=== YOUR OBJECTIVE ===
Copy every line of the records that includes the word "Rotation".

--- AVAILABLE DATA Enclosed Below ---

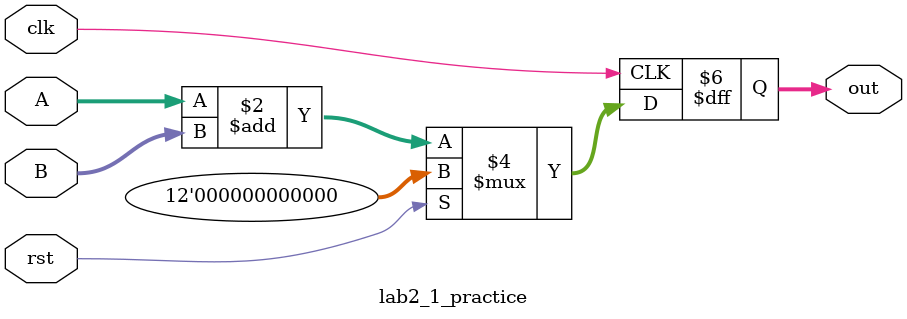
<source format=v>
module lab2_1_practice(
    input clk,
    input rst,
    input signed [7:0] A,
    input signed [7:0] B,
    output reg signed [11:0] out
);

// Write your code here
    always @(posedge clk) begin
        if (rst) begin
            out <= 12'b0;
        end else begin
            out <= A + B; 
        end
    end

endmodule
</source>
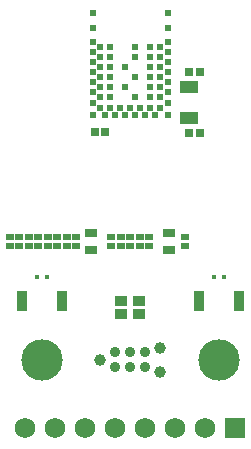
<source format=gts>
G04*
G04 #@! TF.GenerationSoftware,Altium Limited,Altium Designer,21.6.4 (81)*
G04*
G04 Layer_Color=8388736*
%FSLAX44Y44*%
%MOMM*%
G71*
G04*
G04 #@! TF.SameCoordinates,B426352F-7976-453D-B7C3-6DF0A089D787*
G04*
G04*
G04 #@! TF.FilePolarity,Negative*
G04*
G01*
G75*
%ADD25R,0.4600X0.4500*%
%ADD26R,0.9000X1.8000*%
%ADD27R,1.6500X1.1000*%
%ADD28R,0.4900X0.4900*%
%ADD29R,0.4900X0.4900*%
%ADD30R,1.1200X0.7400*%
%ADD31C,0.8900*%
%ADD32R,0.7200X0.7200*%
%ADD33R,0.6500X0.6200*%
%ADD34R,1.1000X0.9000*%
%ADD35C,3.5000*%
%ADD36C,1.7500*%
%ADD37R,1.7500X1.7500*%
%ADD38C,1.0000*%
D25*
X189200Y170000D02*
D03*
X180800D02*
D03*
X39200Y170000D02*
D03*
X30800D02*
D03*
D26*
X168000Y150000D02*
D03*
X202000D02*
D03*
X18000D02*
D03*
X52000D02*
D03*
D27*
X159750Y330750D02*
D03*
Y304750D02*
D03*
D28*
X93000Y313500D02*
D03*
X88750Y307000D02*
D03*
X78000D02*
D03*
X84500Y313500D02*
D03*
X78000Y317750D02*
D03*
Y326250D02*
D03*
X84500Y322000D02*
D03*
X93000D02*
D03*
X78000Y334750D02*
D03*
X84500Y330500D02*
D03*
X93000D02*
D03*
X78000Y343250D02*
D03*
X84500Y339000D02*
D03*
X93000D02*
D03*
X78000Y351750D02*
D03*
X84500Y347500D02*
D03*
X93000D02*
D03*
Y356000D02*
D03*
X84500D02*
D03*
X78000Y360250D02*
D03*
X93000Y364500D02*
D03*
X84500D02*
D03*
X78000Y368750D02*
D03*
Y381000D02*
D03*
X97250Y307000D02*
D03*
X101500Y313500D02*
D03*
X105750Y307000D02*
D03*
X110000Y313500D02*
D03*
X114250Y307000D02*
D03*
X118500Y313500D02*
D03*
X122750Y307000D02*
D03*
X127000Y313500D02*
D03*
X131250Y307000D02*
D03*
X142000D02*
D03*
X135500Y313500D02*
D03*
X142000Y317750D02*
D03*
X135500Y322000D02*
D03*
X127000D02*
D03*
X142000Y326250D02*
D03*
X135500Y330500D02*
D03*
X127000D02*
D03*
X142000Y334750D02*
D03*
X135500Y339000D02*
D03*
X127000D02*
D03*
X142000Y343250D02*
D03*
X135500Y347500D02*
D03*
X127000D02*
D03*
X142000Y351750D02*
D03*
X135500Y356000D02*
D03*
X127000D02*
D03*
X142000Y360250D02*
D03*
X135500Y364500D02*
D03*
X127000D02*
D03*
X142000Y368750D02*
D03*
Y381000D02*
D03*
Y393250D02*
D03*
X114250Y364500D02*
D03*
Y356000D02*
D03*
X105750Y347500D02*
D03*
X114250Y339000D02*
D03*
X105750Y330500D02*
D03*
X114250Y322000D02*
D03*
D29*
X78000Y393250D02*
D03*
D30*
X143000Y206850D02*
D03*
Y193150D02*
D03*
X77000D02*
D03*
Y206850D02*
D03*
D31*
X97300Y93750D02*
D03*
Y106450D02*
D03*
X110000Y93750D02*
D03*
Y106450D02*
D03*
X122700Y93750D02*
D03*
Y106450D02*
D03*
D32*
X88750Y293000D02*
D03*
X79750D02*
D03*
X168750Y291750D02*
D03*
X159750D02*
D03*
X168750Y343250D02*
D03*
X159750D02*
D03*
D33*
X48000Y204000D02*
D03*
Y196000D02*
D03*
X24000D02*
D03*
Y204000D02*
D03*
X16000Y196000D02*
D03*
Y204000D02*
D03*
X94000D02*
D03*
Y196000D02*
D03*
X118000Y204000D02*
D03*
Y196000D02*
D03*
X8000Y204000D02*
D03*
Y196000D02*
D03*
X102000Y204000D02*
D03*
Y196000D02*
D03*
X110000Y204000D02*
D03*
Y196000D02*
D03*
X126000Y204000D02*
D03*
Y196000D02*
D03*
X156000D02*
D03*
Y204000D02*
D03*
X64000Y196000D02*
D03*
Y204000D02*
D03*
X56000Y196000D02*
D03*
Y204000D02*
D03*
X40000Y196000D02*
D03*
Y204000D02*
D03*
X32000Y196000D02*
D03*
Y204000D02*
D03*
D34*
X117500Y139000D02*
D03*
X102500D02*
D03*
Y150000D02*
D03*
X117500D02*
D03*
D35*
X185000Y100000D02*
D03*
X35000D02*
D03*
D36*
X21100Y42200D02*
D03*
X46500D02*
D03*
X148100D02*
D03*
X173500D02*
D03*
X122700D02*
D03*
X97300D02*
D03*
X71900D02*
D03*
D37*
X198900D02*
D03*
D38*
X84600Y100100D02*
D03*
X135400Y110260D02*
D03*
Y89940D02*
D03*
M02*

</source>
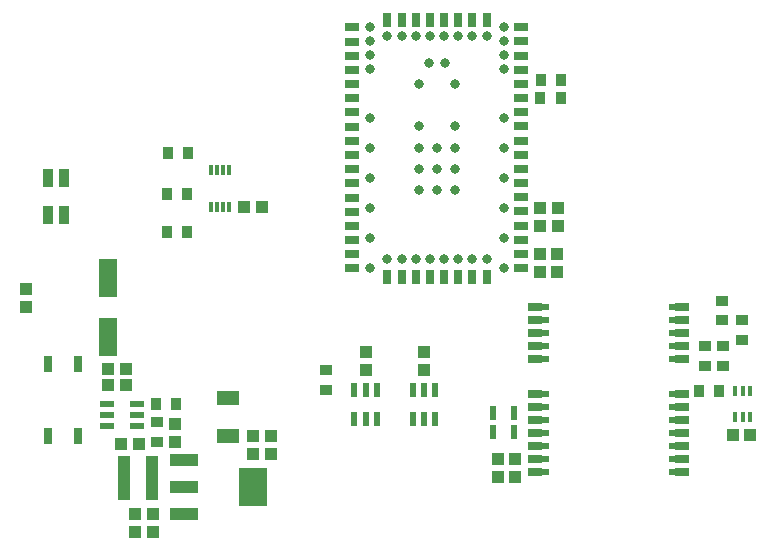
<source format=gtp>
G04*
G04 #@! TF.GenerationSoftware,Altium Limited,Altium Designer,25.2.1 (25)*
G04*
G04 Layer_Color=8421504*
%FSLAX44Y44*%
%MOMM*%
G71*
G04*
G04 #@! TF.SameCoordinates,87619A9C-F5BC-4542-8D18-A5A081A772CD*
G04*
G04*
G04 #@! TF.FilePolarity,Positive*
G04*
G01*
G75*
%ADD17R,1.2000X0.8000*%
%ADD18C,0.8000*%
%ADD19R,0.9000X1.0000*%
%ADD20R,1.1900X0.7500*%
%ADD21R,0.7500X1.1900*%
G04:AMPARAMS|DCode=22|XSize=0.95mm|YSize=0.95mm|CornerRadius=0mm|HoleSize=0mm|Usage=FLASHONLY|Rotation=180.000|XOffset=0mm|YOffset=0mm|HoleType=Round|Shape=RoundedRectangle|*
%AMROUNDEDRECTD22*
21,1,0.9500,0.9500,0,0,180.0*
21,1,0.9500,0.9500,0,0,180.0*
1,1,0.0000,-0.4750,0.4750*
1,1,0.0000,0.4750,0.4750*
1,1,0.0000,0.4750,-0.4750*
1,1,0.0000,-0.4750,-0.4750*
%
%ADD22ROUNDEDRECTD22*%
G04:AMPARAMS|DCode=23|XSize=0.95mm|YSize=0.95mm|CornerRadius=0mm|HoleSize=0mm|Usage=FLASHONLY|Rotation=90.000|XOffset=0mm|YOffset=0mm|HoleType=Round|Shape=RoundedRectangle|*
%AMROUNDEDRECTD23*
21,1,0.9500,0.9500,0,0,90.0*
21,1,0.9500,0.9500,0,0,90.0*
1,1,0.0000,0.4750,0.4750*
1,1,0.0000,0.4750,-0.4750*
1,1,0.0000,-0.4750,-0.4750*
1,1,0.0000,-0.4750,0.4750*
%
%ADD23ROUNDEDRECTD23*%
%ADD24R,1.0000X0.9000*%
%ADD25R,1.2000X0.6000*%
%ADD26R,0.3000X0.8500*%
%ADD27R,1.6000X0.6000*%
%ADD28R,0.9000X1.5000*%
%ADD29R,1.9000X1.2000*%
%ADD30R,2.4000X3.3000*%
%ADD31R,2.4000X1.0000*%
%ADD32R,0.4000X0.9500*%
%ADD33R,0.6000X1.2500*%
%ADD34R,0.6000X1.2000*%
%ADD35R,0.9800X3.7000*%
%ADD36R,1.6000X3.2000*%
%ADD37R,0.8000X1.4000*%
D17*
X655358Y92560D02*
D03*
Y103560D02*
D03*
Y114560D02*
D03*
Y125560D02*
D03*
Y136560D02*
D03*
Y147560D02*
D03*
Y158560D02*
D03*
Y188560D02*
D03*
Y199560D02*
D03*
Y210560D02*
D03*
Y221560D02*
D03*
Y232560D02*
D03*
X530608D02*
D03*
Y221560D02*
D03*
Y210560D02*
D03*
Y199560D02*
D03*
Y188560D02*
D03*
X530608Y158560D02*
D03*
X530608Y147560D02*
D03*
Y136560D02*
D03*
Y114560D02*
D03*
Y103560D02*
D03*
Y92560D02*
D03*
X530608Y125560D02*
D03*
D18*
X504570Y469658D02*
D03*
Y457658D02*
D03*
Y445658D02*
D03*
Y433658D02*
D03*
X390569Y469658D02*
D03*
Y457658D02*
D03*
Y445658D02*
D03*
Y433658D02*
D03*
Y392408D02*
D03*
Y367008D02*
D03*
Y341608D02*
D03*
Y316208D02*
D03*
Y290808D02*
D03*
Y265408D02*
D03*
X504570D02*
D03*
Y341608D02*
D03*
Y367008D02*
D03*
Y392408D02*
D03*
X405569Y461908D02*
D03*
X417569D02*
D03*
X429569D02*
D03*
X441569D02*
D03*
X453569D02*
D03*
X465569D02*
D03*
X477569D02*
D03*
X489569D02*
D03*
Y272908D02*
D03*
X477569D02*
D03*
X465569D02*
D03*
X453569D02*
D03*
X441569D02*
D03*
X429569D02*
D03*
X417569D02*
D03*
X405569D02*
D03*
X454570Y439408D02*
D03*
X447569Y367408D02*
D03*
Y349408D02*
D03*
Y331408D02*
D03*
X440570Y439408D02*
D03*
X432169Y421408D02*
D03*
Y331408D02*
D03*
Y349408D02*
D03*
Y367408D02*
D03*
Y385408D02*
D03*
X462969Y421408D02*
D03*
Y331408D02*
D03*
Y349408D02*
D03*
Y367408D02*
D03*
Y385408D02*
D03*
X504570Y316208D02*
D03*
Y290808D02*
D03*
D19*
X552239Y409838D02*
D03*
X535239D02*
D03*
X535309Y424627D02*
D03*
X552309D02*
D03*
X226862Y150733D02*
D03*
X209862D02*
D03*
X219136Y296046D02*
D03*
X236137D02*
D03*
X219137Y328531D02*
D03*
X236136D02*
D03*
X219948Y363220D02*
D03*
X236949D02*
D03*
X686546Y161318D02*
D03*
X669546D02*
D03*
D20*
X519040Y265451D02*
D03*
Y277451D02*
D03*
Y289451D02*
D03*
Y301451D02*
D03*
Y313451D02*
D03*
Y325451D02*
D03*
Y337451D02*
D03*
Y349451D02*
D03*
Y361451D02*
D03*
Y373451D02*
D03*
Y385451D02*
D03*
Y397451D02*
D03*
Y409451D02*
D03*
Y421451D02*
D03*
Y433451D02*
D03*
Y445451D02*
D03*
Y457451D02*
D03*
Y469451D02*
D03*
X375920Y469211D02*
D03*
Y457211D02*
D03*
Y445211D02*
D03*
Y433211D02*
D03*
Y421211D02*
D03*
Y409211D02*
D03*
Y397211D02*
D03*
Y385211D02*
D03*
Y373211D02*
D03*
Y361211D02*
D03*
Y349211D02*
D03*
Y337211D02*
D03*
Y325211D02*
D03*
Y313211D02*
D03*
Y301211D02*
D03*
Y289211D02*
D03*
Y277211D02*
D03*
Y265211D02*
D03*
D21*
X489569Y475909D02*
D03*
X477569D02*
D03*
X465569D02*
D03*
X453569D02*
D03*
X441569D02*
D03*
X429569D02*
D03*
X417569D02*
D03*
X405569D02*
D03*
X405590Y258221D02*
D03*
X417590D02*
D03*
X429590D02*
D03*
X441590D02*
D03*
X453590D02*
D03*
X465590D02*
D03*
X477590D02*
D03*
X489590D02*
D03*
D22*
X306644Y108097D02*
D03*
X291643D02*
D03*
X183878Y180340D02*
D03*
X168878D02*
D03*
X299443Y317344D02*
D03*
X284442D02*
D03*
X712819Y124005D02*
D03*
X697819D02*
D03*
X291763Y123337D02*
D03*
X306763D02*
D03*
X194909Y116876D02*
D03*
X179909D02*
D03*
X168878Y166370D02*
D03*
X183878D02*
D03*
D23*
X206758Y42130D02*
D03*
Y57131D02*
D03*
X225579Y133448D02*
D03*
Y118449D02*
D03*
X534518Y316110D02*
D03*
Y301110D02*
D03*
X100000Y247500D02*
D03*
X499162Y103728D02*
D03*
Y88728D02*
D03*
X514060Y88603D02*
D03*
Y103603D02*
D03*
X387198Y194190D02*
D03*
Y179190D02*
D03*
X436728Y194190D02*
D03*
Y179190D02*
D03*
X191518Y42130D02*
D03*
Y57131D02*
D03*
X549758Y316110D02*
D03*
Y301110D02*
D03*
X100000Y232500D02*
D03*
X549501Y277222D02*
D03*
Y262222D02*
D03*
X534646Y262263D02*
D03*
Y277263D02*
D03*
D24*
X210269Y135536D02*
D03*
Y118536D02*
D03*
X689924Y199322D02*
D03*
X674487Y182384D02*
D03*
Y199384D02*
D03*
X689000Y237728D02*
D03*
X353284Y178837D02*
D03*
Y161837D02*
D03*
X689000Y221728D02*
D03*
X689924Y182322D02*
D03*
X705800Y204877D02*
D03*
Y221877D02*
D03*
D25*
X193559Y150506D02*
D03*
Y131506D02*
D03*
Y141006D02*
D03*
X168559Y150506D02*
D03*
Y141006D02*
D03*
Y131506D02*
D03*
D26*
X266509Y348490D02*
D03*
X256509Y316990D02*
D03*
X266509D02*
D03*
X271508Y348490D02*
D03*
X261508D02*
D03*
X256509D02*
D03*
X261508Y316990D02*
D03*
X271508D02*
D03*
D27*
X651358Y199560D02*
D03*
Y188560D02*
D03*
Y210560D02*
D03*
Y221560D02*
D03*
Y232560D02*
D03*
X534518D02*
D03*
Y221560D02*
D03*
Y210560D02*
D03*
Y199560D02*
D03*
Y188560D02*
D03*
Y158560D02*
D03*
Y147560D02*
D03*
Y136560D02*
D03*
Y125560D02*
D03*
Y114560D02*
D03*
Y103560D02*
D03*
Y92560D02*
D03*
X651358Y136560D02*
D03*
Y125560D02*
D03*
Y114560D02*
D03*
Y103560D02*
D03*
Y92560D02*
D03*
Y147560D02*
D03*
Y158560D02*
D03*
D28*
X118000Y341500D02*
D03*
X132000D02*
D03*
X118000Y310500D02*
D03*
X132000D02*
D03*
D29*
X270358Y155700D02*
D03*
Y123700D02*
D03*
D30*
X291528Y80150D02*
D03*
D31*
X233528Y57150D02*
D03*
Y80150D02*
D03*
Y103150D02*
D03*
D32*
X699982Y139671D02*
D03*
X706482D02*
D03*
X712982D02*
D03*
Y161671D02*
D03*
X706482D02*
D03*
X699982D02*
D03*
D33*
X512694Y142887D02*
D03*
X494694D02*
D03*
X494799Y127028D02*
D03*
X512800D02*
D03*
D34*
X427228Y137360D02*
D03*
X436728D02*
D03*
X446228D02*
D03*
Y162360D02*
D03*
X436728D02*
D03*
X427228D02*
D03*
X377698D02*
D03*
X387198D02*
D03*
X396698D02*
D03*
Y137360D02*
D03*
X387198D02*
D03*
X377698D02*
D03*
D35*
X206459Y87666D02*
D03*
X182759D02*
D03*
D36*
X168758Y207410D02*
D03*
Y257410D02*
D03*
D37*
X143359Y123170D02*
D03*
X117959D02*
D03*
Y184170D02*
D03*
X143359D02*
D03*
M02*

</source>
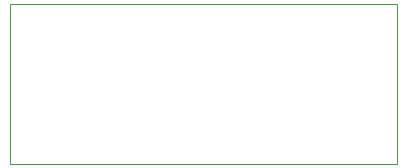
<source format=gbr>
G04 #@! TF.GenerationSoftware,KiCad,Pcbnew,(5.1.5)-3*
G04 #@! TF.CreationDate,2020-05-12T16:51:08+05:30*
G04 #@! TF.ProjectId,Teseo_Mod,54657365-6f5f-44d6-9f64-2e6b69636164,rev?*
G04 #@! TF.SameCoordinates,Original*
G04 #@! TF.FileFunction,Profile,NP*
%FSLAX46Y46*%
G04 Gerber Fmt 4.6, Leading zero omitted, Abs format (unit mm)*
G04 Created by KiCad (PCBNEW (5.1.5)-3) date 2020-05-12 16:51:08*
%MOMM*%
%LPD*%
G04 APERTURE LIST*
%ADD10C,0.050000*%
G04 APERTURE END LIST*
D10*
X172400000Y-118000000D02*
X172400000Y-117500000D01*
X172100000Y-118000000D02*
X172400000Y-118000000D01*
X172400000Y-104500000D02*
X172100000Y-104500000D01*
X139600000Y-118000000D02*
X172100000Y-118000000D01*
X172400000Y-104500000D02*
X172400000Y-117500000D01*
X145600000Y-104500000D02*
X172100000Y-104500000D01*
X139600000Y-104500000D02*
X145600000Y-104500000D01*
X139600000Y-118000000D02*
X139600000Y-104500000D01*
M02*

</source>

--- End of Enclosed AVAILABLE DATA ---

=== ANSWER BELOW ===
G04:AMPARAMS|DCode=22|XSize=0.95mm|YSize=0.95mm|CornerRadius=0mm|HoleSize=0mm|Usage=FLASHONLY|Rotation=180.000|XOffset=0mm|YOffset=0mm|HoleType=Round|Shape=RoundedRectangle|*
G04:AMPARAMS|DCode=23|XSize=0.95mm|YSize=0.95mm|CornerRadius=0mm|HoleSize=0mm|Usage=FLASHONLY|Rotation=90.000|XOffset=0mm|YOffset=0mm|HoleType=Round|Shape=RoundedRectangle|*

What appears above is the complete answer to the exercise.